■ Extrait cité:
SESSION EXTRAORDINAIRE DE 2014-2015

Enregistré à la Présidence du Sénat le 19 août 2015

PROPOSITION DE LOI CONSTITUTIONNELLE

instaurant la fonction de procureur général de la Nation ,

PRÉSENTÉE

Par M. Jean-Pierre GRAND,

Sénateur

(Envoyée à la commission des lois constitutionnelles, de législation, du suffrage universel, du Règlement et d'administration générale, sous réserve de la constitution éventuelle d'une commission spéciale dans les conditions prévues par le Règlement.)

EXPOSÉ DES MOTIFS

Mesdames, Messieurs,

I. - Orientation générale

La présente proposition de loi constitutionnelle vise à réguler les liens entre le pouvoir politique et le parquet. Cette proposition est née d'une interrogation, autour de la non délimitation de la répartition des compétences entre le ministère de la justice et le procureur de la République. Interrogation qui n'est pas nouvelle.

■ Consigne 1:
Pouvez-vous traduire en anglais cette phrase de l'extrait cité : « La présente proposition de loi constitutionnelle vise à réguler les liens entre le pouvoir politique et le parquet. » ?
■ Consigne 2:
Selon l'extrait cité, à quelle date la proposition a-t-elle été enregistrée à la Présidence du Sénat ?
■ Consigne 3:
Quels sont tous les domaines dont la commission à laquelle la proposition est envoyée a la charge, d'après l'extrait cité ?

■ Entrées fournies:
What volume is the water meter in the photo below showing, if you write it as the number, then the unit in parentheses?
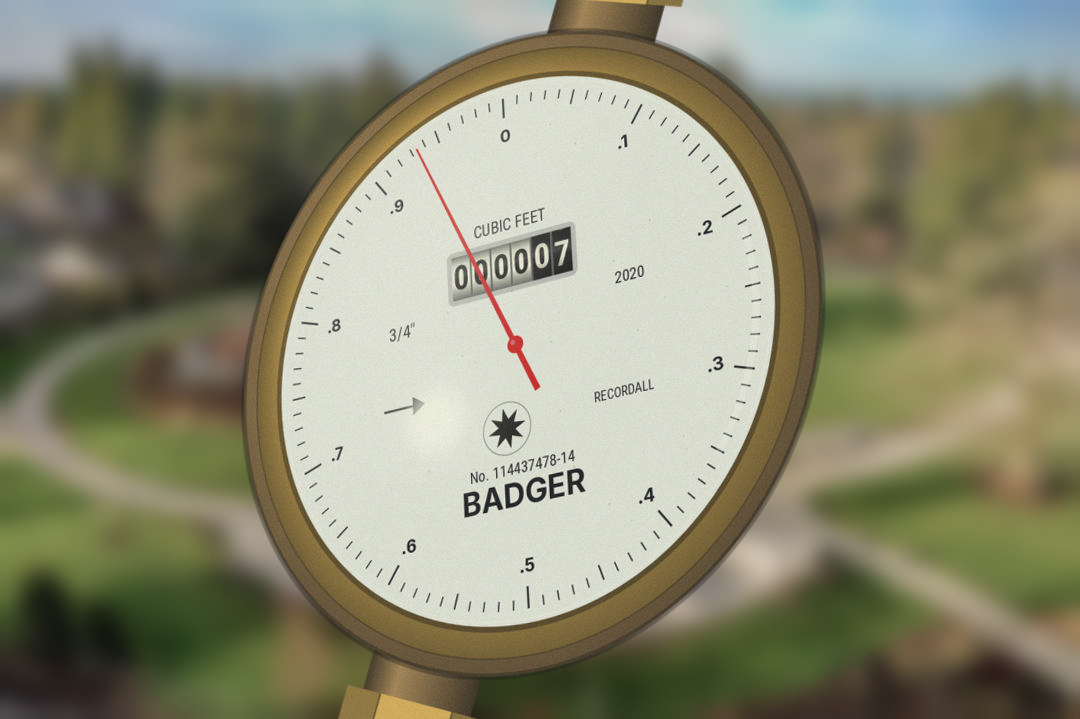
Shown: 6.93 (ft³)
--
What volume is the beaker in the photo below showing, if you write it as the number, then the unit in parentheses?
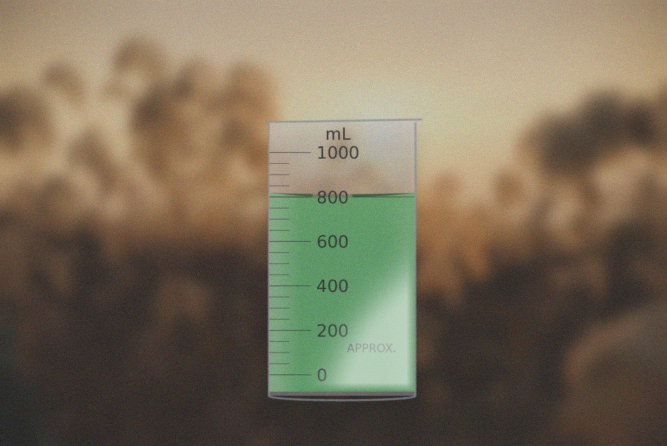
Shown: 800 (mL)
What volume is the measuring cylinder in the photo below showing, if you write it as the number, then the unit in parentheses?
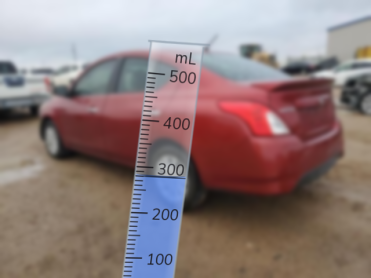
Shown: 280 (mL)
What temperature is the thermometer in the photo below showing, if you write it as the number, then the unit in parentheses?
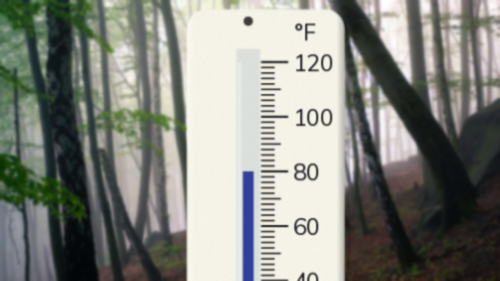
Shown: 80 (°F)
...
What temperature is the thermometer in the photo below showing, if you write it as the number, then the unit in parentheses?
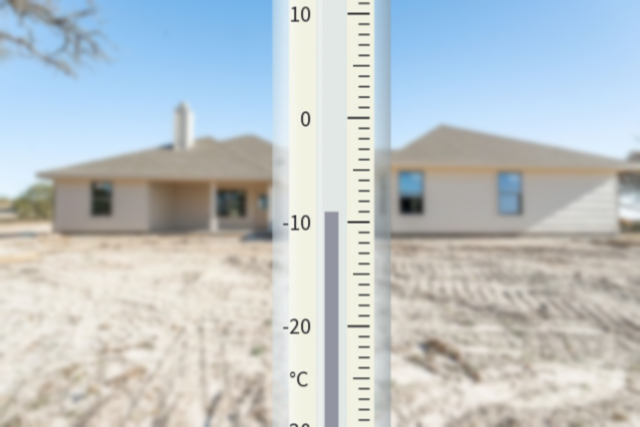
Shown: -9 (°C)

■ Corrigé 1:
This constitutional bill aims to regulate the ties between political power and the public prosecution service.

■ Corrigé 2:
Le 19 août 2015.

■ Corrigé 3:
- les lois constitutionnelles
- la législation
- le suffrage universel
- le Règlement
- l'administration générale